Bharati Mukherjee’s “The Management of  Grief” is about a woman, Shaila Bhave, who lost her husband and two sons on that flight from Montreal. Throughout this story, Shaila is trying to figure out how to live without her husband and two sons. She goes to Ireland to see where it happened and to identify the ones she lost. When she is done in Ireland, Shaila and many others go back to India, reuniting with their families and holding funerals for those they lost in the attack.  Shaila ends up staying in India for a long time with her mother. When she arrives back in Toronto, her friends are moving and doing things to help them heal from the tragic accident that changed their lives forever.

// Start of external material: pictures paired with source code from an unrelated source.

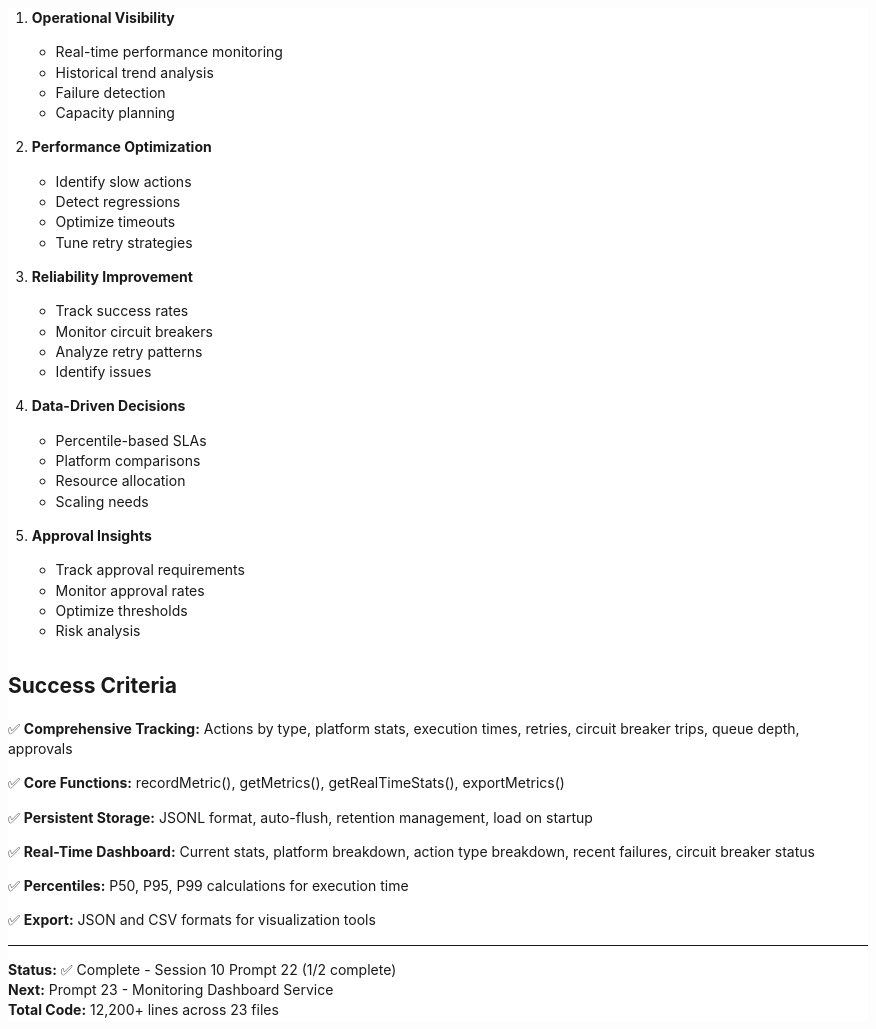 1. **Operational Visibility**
   - Real-time performance monitoring
   - Historical trend analysis
   - Failure detection
   - Capacity planning

2. **Performance Optimization**
   - Identify slow actions
   - Detect regressions
   - Optimize timeouts
   - Tune retry strategies

3. **Reliability Improvement**
   - Track success rates
   - Monitor circuit breakers
   - Analyze retry patterns
   - Identify issues

4. **Data-Driven Decisions**
   - Percentile-based SLAs
   - Platform comparisons
   - Resource allocation
   - Scaling needs

5. **Approval Insights**
   - Track approval requirements
   - Monitor approval rates
   - Optimize thresholds
   - Risk analysis

## Success Criteria

✅ **Comprehensive Tracking:** Actions by type, platform stats, execution times, retries, circuit breaker trips, queue depth, approvals

✅ **Core Functions:** recordMetric(), getMetrics(), getRealTimeStats(), exportMetrics()

✅ **Persistent Storage:** JSONL format, auto-flush, retention management, load on startup

✅ **Real-Time Dashboard:** Current stats, platform breakdown, action type breakdown, recent failures, circuit breaker status

✅ **Percentiles:** P50, P95, P99 calculations for execution time

✅ **Export:** JSON and CSV formats for visualization tools

---

**Status:** ✅ Complete - Session 10 Prompt 22 (1/2 complete)  
**Next:** Prompt 23 - Monitoring Dashboard Service  
**Total Code:** 12,200+ lines across 23 files

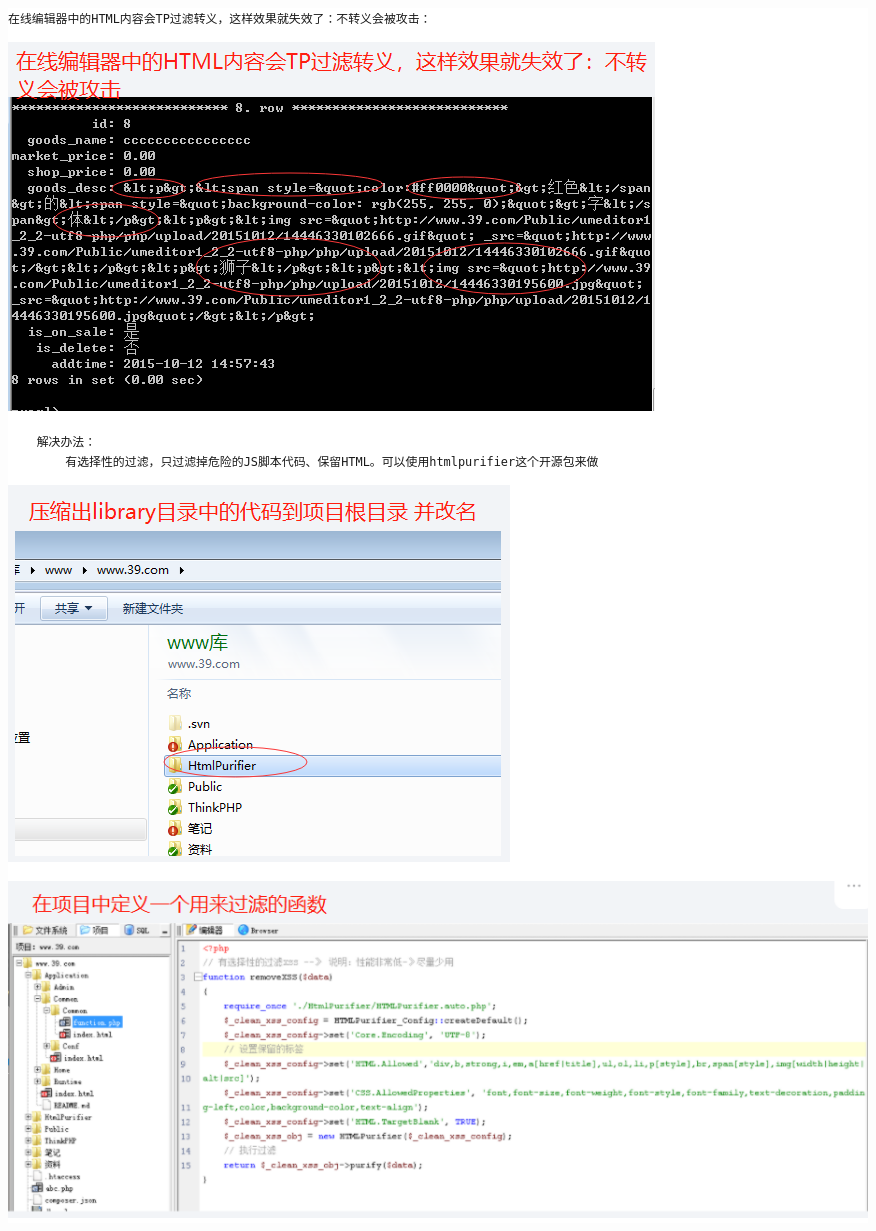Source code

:     在线编辑器中的HTML内容会TP过滤转义，这样效果就失效了：不转义会被攻击：
![转义问题](../../markdown_assets/readme-1626856815707.png)

        解决办法：
            有选择性的过滤，只过滤掉危险的JS脚本代码、保留HTML。可以使用htmlpurifier这个开源包来做
![操作](../../markdown_assets/readme-1626856866879.png)

![在项目中定义一个用来过滤的函数](../../markdown_assets/readme-1626856882673.png)
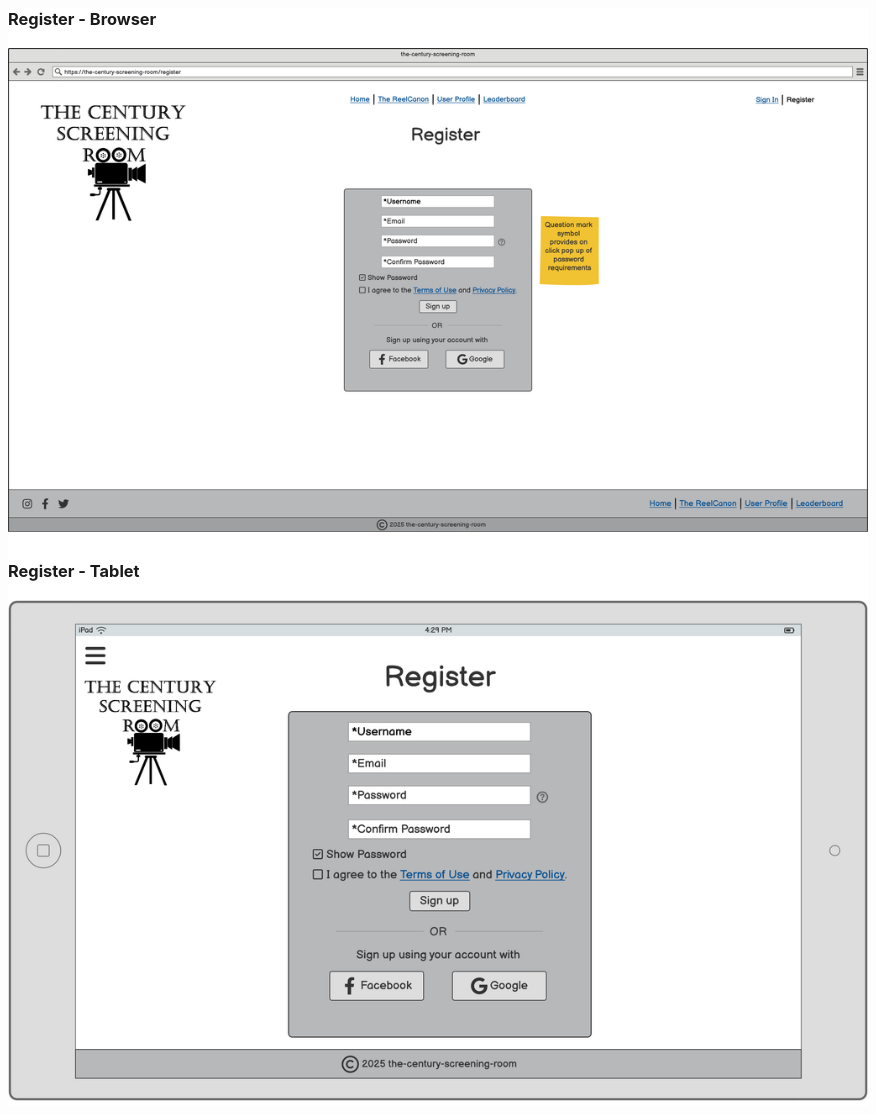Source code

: 
### Register - Browser

![Wireframe of browser for Register](<./wireframes/register/Register (Browser).png>)

### Register - Tablet

![Wireframe of Tablet for Register](<./wireframes/register/Register (Tablet) (Tablet).png>)
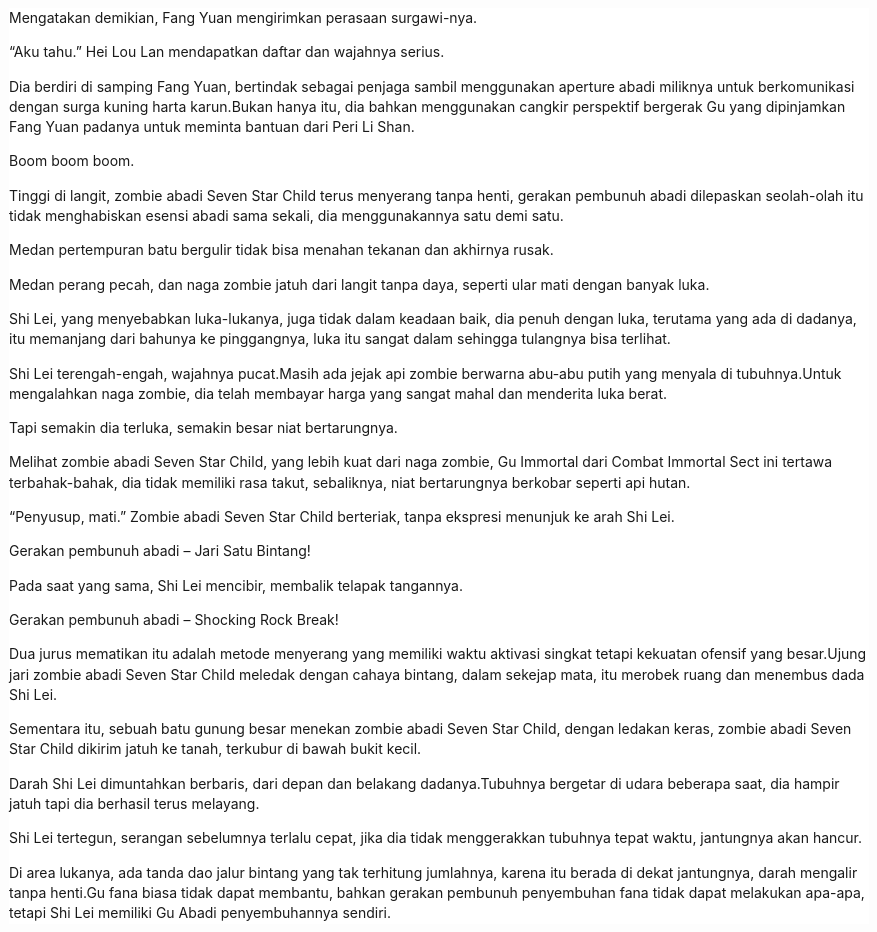 Mengatakan demikian, Fang Yuan mengirimkan perasaan surgawi-nya.

“Aku tahu.” Hei Lou Lan mendapatkan daftar dan wajahnya serius.

Dia berdiri di samping Fang Yuan, bertindak sebagai penjaga sambil menggunakan aperture abadi miliknya untuk berkomunikasi dengan surga kuning harta karun.Bukan hanya itu, dia bahkan menggunakan cangkir perspektif bergerak Gu yang dipinjamkan Fang Yuan padanya untuk meminta bantuan dari Peri Li Shan.

Boom boom boom.

Tinggi di langit, zombie abadi Seven Star Child terus menyerang tanpa henti, gerakan pembunuh abadi dilepaskan seolah-olah itu tidak menghabiskan esensi abadi sama sekali, dia menggunakannya satu demi satu.

Medan pertempuran batu bergulir tidak bisa menahan tekanan dan akhirnya rusak.

Medan perang pecah, dan naga zombie jatuh dari langit tanpa daya, seperti ular mati dengan banyak luka.

Shi Lei, yang menyebabkan luka-lukanya, juga tidak dalam keadaan baik, dia penuh dengan luka, terutama yang ada di dadanya, itu memanjang dari bahunya ke pinggangnya, luka itu sangat dalam sehingga tulangnya bisa terlihat.

Shi Lei terengah-engah, wajahnya pucat.Masih ada jejak api zombie berwarna abu-abu putih yang menyala di tubuhnya.Untuk mengalahkan naga zombie, dia telah membayar harga yang sangat mahal dan menderita luka berat.

Tapi semakin dia terluka, semakin besar niat bertarungnya.

Melihat zombie abadi Seven Star Child, yang lebih kuat dari naga zombie, Gu Immortal dari Combat Immortal Sect ini tertawa terbahak-bahak, dia tidak memiliki rasa takut, sebaliknya, niat bertarungnya berkobar seperti api hutan.

“Penyusup, mati.” Zombie abadi Seven Star Child berteriak, tanpa ekspresi menunjuk ke arah Shi Lei.

Gerakan pembunuh abadi – Jari Satu Bintang!

Pada saat yang sama, Shi Lei mencibir, membalik telapak tangannya.



Gerakan pembunuh abadi – Shocking Rock Break!

Dua jurus mematikan itu adalah metode menyerang yang memiliki waktu aktivasi singkat tetapi kekuatan ofensif yang besar.Ujung jari zombie abadi Seven Star Child meledak dengan cahaya bintang, dalam sekejap mata, itu merobek ruang dan menembus dada Shi Lei.

Sementara itu, sebuah batu gunung besar menekan zombie abadi Seven Star Child, dengan ledakan keras, zombie abadi Seven Star Child dikirim jatuh ke tanah, terkubur di bawah bukit kecil.

Darah Shi Lei dimuntahkan berbaris, dari depan dan belakang dadanya.Tubuhnya bergetar di udara beberapa saat, dia hampir jatuh tapi dia berhasil terus melayang.

Shi Lei tertegun, serangan sebelumnya terlalu cepat, jika dia tidak menggerakkan tubuhnya tepat waktu, jantungnya akan hancur.

Di area lukanya, ada tanda dao jalur bintang yang tak terhitung jumlahnya, karena itu berada di dekat jantungnya, darah mengalir tanpa henti.Gu fana biasa tidak dapat membantu, bahkan gerakan pembunuh penyembuhan fana tidak dapat melakukan apa-apa, tetapi Shi Lei memiliki Gu Abadi penyembuhannya sendiri.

Selling one’s house and changing jobs and cities is healthy. How do I tell Judith Templeton that my family surrounds me, and that like creatures in epics, they’ve changed shapes… I cannot tell her my days, even my nights, are thrilling. (444)

Shaila is having a hard time coping with the fact that her husband and sons are gone, but she seems to struggle the most out of all of the characters. She guards herself so that people don’t know how she feels. She never wants to live without those people in her life and it’s a difficult thing for her to do. She sells her house and moves into an apartment. She feels like she is moving on but underneath she is still hurting, trying to tell herself that they will come back.

At the end of the story, she hears something tell her, “Your time has come… Go, be brave.” (447) She listens to that and begins a journey, not knowing where it will take her. Shaila is ready to begin anew and find the happiness that she had before, wherever that may be.